[Selected passage]:
Don’t try to repeat the atonement—just accept it!
Embrace God’s forgiveness.
Relax.
Rejoice.
Extending Grace to Others
Jesus told of a servant whose debt to his master was 10,000 talents, the equivalent of millions of dollars. The servant begged forgiveness. Though the master had every right to imprison him for the rest of his life, he offered full pardon.
Then this servant went out and found a fellow servant, who owed him a much smaller amount—1/600,000 of what he’d been forgiven.
He demanded full and immediate payment. The debtor fell to his knees and pleaded for mercy. But he showed no mercy, throwing him into prison.
When the Master heard about this, he said, in essence, “Had my forgiveness really touched your heart you would have extended it to your brother.”
The master withdrew forgiveness, since a man who won’t extend grace shows an utter disregard for grace.
This parable teaches:
Our debt to God is infinitely beyond our capacity to pay.
Our debt to God is infinitely greater than any person’s debt to us.
When we truly experience God’s forgiveness for our sins it will transform us into forgiving people.

[Data records]:

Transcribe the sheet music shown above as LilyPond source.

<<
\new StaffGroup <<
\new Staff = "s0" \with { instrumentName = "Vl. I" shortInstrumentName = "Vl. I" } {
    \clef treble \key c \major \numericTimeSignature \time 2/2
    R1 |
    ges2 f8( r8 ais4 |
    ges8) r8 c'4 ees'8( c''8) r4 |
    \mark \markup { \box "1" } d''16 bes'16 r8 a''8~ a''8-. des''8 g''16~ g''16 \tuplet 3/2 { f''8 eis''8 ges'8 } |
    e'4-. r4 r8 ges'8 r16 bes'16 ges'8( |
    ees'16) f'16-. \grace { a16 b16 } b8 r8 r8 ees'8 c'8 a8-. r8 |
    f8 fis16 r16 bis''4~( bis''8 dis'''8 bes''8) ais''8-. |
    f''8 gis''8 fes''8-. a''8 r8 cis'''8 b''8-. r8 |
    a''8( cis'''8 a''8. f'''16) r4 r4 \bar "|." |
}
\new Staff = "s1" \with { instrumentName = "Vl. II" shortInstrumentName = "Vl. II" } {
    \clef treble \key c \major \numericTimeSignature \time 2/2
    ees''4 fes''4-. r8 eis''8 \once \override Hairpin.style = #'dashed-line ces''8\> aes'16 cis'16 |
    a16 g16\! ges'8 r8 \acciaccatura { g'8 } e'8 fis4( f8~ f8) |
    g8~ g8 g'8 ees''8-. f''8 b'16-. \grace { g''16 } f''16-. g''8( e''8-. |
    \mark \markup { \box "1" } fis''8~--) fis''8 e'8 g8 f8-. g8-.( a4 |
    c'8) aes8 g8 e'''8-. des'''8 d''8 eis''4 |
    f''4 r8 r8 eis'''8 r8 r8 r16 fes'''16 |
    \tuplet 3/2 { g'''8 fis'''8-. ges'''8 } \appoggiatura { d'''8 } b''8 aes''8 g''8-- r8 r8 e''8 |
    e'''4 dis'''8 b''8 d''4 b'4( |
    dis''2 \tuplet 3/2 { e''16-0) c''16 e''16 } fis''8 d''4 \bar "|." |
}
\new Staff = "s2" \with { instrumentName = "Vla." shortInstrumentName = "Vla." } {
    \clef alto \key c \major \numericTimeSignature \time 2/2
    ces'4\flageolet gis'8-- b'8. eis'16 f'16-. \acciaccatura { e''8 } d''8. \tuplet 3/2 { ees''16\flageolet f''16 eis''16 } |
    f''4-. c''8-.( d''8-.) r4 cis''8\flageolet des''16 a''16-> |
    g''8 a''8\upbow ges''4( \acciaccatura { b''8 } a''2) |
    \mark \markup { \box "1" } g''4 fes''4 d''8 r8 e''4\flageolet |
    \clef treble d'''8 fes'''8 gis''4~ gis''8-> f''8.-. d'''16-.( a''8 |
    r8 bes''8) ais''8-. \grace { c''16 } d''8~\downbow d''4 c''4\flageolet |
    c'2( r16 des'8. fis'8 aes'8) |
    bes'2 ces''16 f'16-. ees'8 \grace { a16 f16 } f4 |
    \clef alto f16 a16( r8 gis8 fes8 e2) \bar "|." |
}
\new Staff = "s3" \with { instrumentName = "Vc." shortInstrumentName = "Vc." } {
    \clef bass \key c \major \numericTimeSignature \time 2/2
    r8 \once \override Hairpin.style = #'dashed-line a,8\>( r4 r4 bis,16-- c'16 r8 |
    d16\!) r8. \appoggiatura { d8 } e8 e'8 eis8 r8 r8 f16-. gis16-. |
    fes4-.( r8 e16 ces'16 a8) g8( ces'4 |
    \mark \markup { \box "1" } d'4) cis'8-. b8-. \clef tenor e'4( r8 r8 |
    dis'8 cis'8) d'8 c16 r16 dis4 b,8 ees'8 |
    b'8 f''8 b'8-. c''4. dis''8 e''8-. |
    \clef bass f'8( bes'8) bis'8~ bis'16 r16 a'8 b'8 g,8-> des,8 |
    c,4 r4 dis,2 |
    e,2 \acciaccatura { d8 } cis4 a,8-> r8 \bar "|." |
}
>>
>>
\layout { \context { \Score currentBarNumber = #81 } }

[Work instructions]:
1: Reproduce the part of the forgiveness passage that opens with the words "Don’t try to" and closes with "offered full pardon.", substituting "bondservant" for "servant" throughout.
2: Continue the piece on God's forgiveness from the point where it stops.

[Answers to this exercise]:
1:
Don’t try to repeat the atonement—just accept it!
Embrace God’s forgiveness.
Relax.
Rejoice.
Extending Grace to Others
Jesus told of a bondservant whose debt to his master was 10,000 talents, the equivalent of millions of dollars. The bondservant begged forgiveness. Though the master had every right to imprison him for the rest of his life, he offered full pardon.

2:
“But how can I forgive my father for abusing me, my ex-wife for betraying me, my business partner for cheating me? That would take a miracle.”
Exactly. Grace is that miracle.
“Do you expect me to pretend he didn’t do those terrible things to me?” Not at all. God doesn’t pretend we didn’t do all those terrible things to him. He doesn’t pretend the nails in His hands didn’t hurt.
He says, “I died to forgive you…and to give you grace to forgive others.”
Extending grace frees us from the terrible burden of resentment and bitterness. Bad as they may be, anyone’s offenses against me are far less than my offenses against God. If He’s forgiven me, by his grace I can forgive them.
God’s grace to us is lightning. Our grace to others is thunder. Lightning comes first; thunder responds. We show grace to others because He first showed grace to us.
Go and Sin No More
The truth-only crowd, the Pharisees, were ready to stone a woman for adultery (John 8:1-12). Had grace-only folks been there, they would have said, “Don’t worry about an affair, dear. God understands, and so do we.”
Jesus rebuked the woman’s accusers. But that isn’t the end of the story. He could have said,
“Go burn for your sins.”
OR
“Go and feel free to sin some more.”
What He did say was, “Go and sin no more.”
Jesus didn’t deny truth. He affirmed it. She needed to repent. And change.
Jesus didn’t deny grace. He offered it. He sent her away forgiven and cleansed, to a new life.
Grace-only folk don’t understand why Jesus said, “fear him who has the power to throw you into hell” (Luke 12:5). Truth-only folk don’t understand why Jesus hung out with sinners, and why He hung on a cross for them.
Instead of the world’s apathy and tolerance, we offer grace. Instead of the world’s relativism and deception, we offer truth.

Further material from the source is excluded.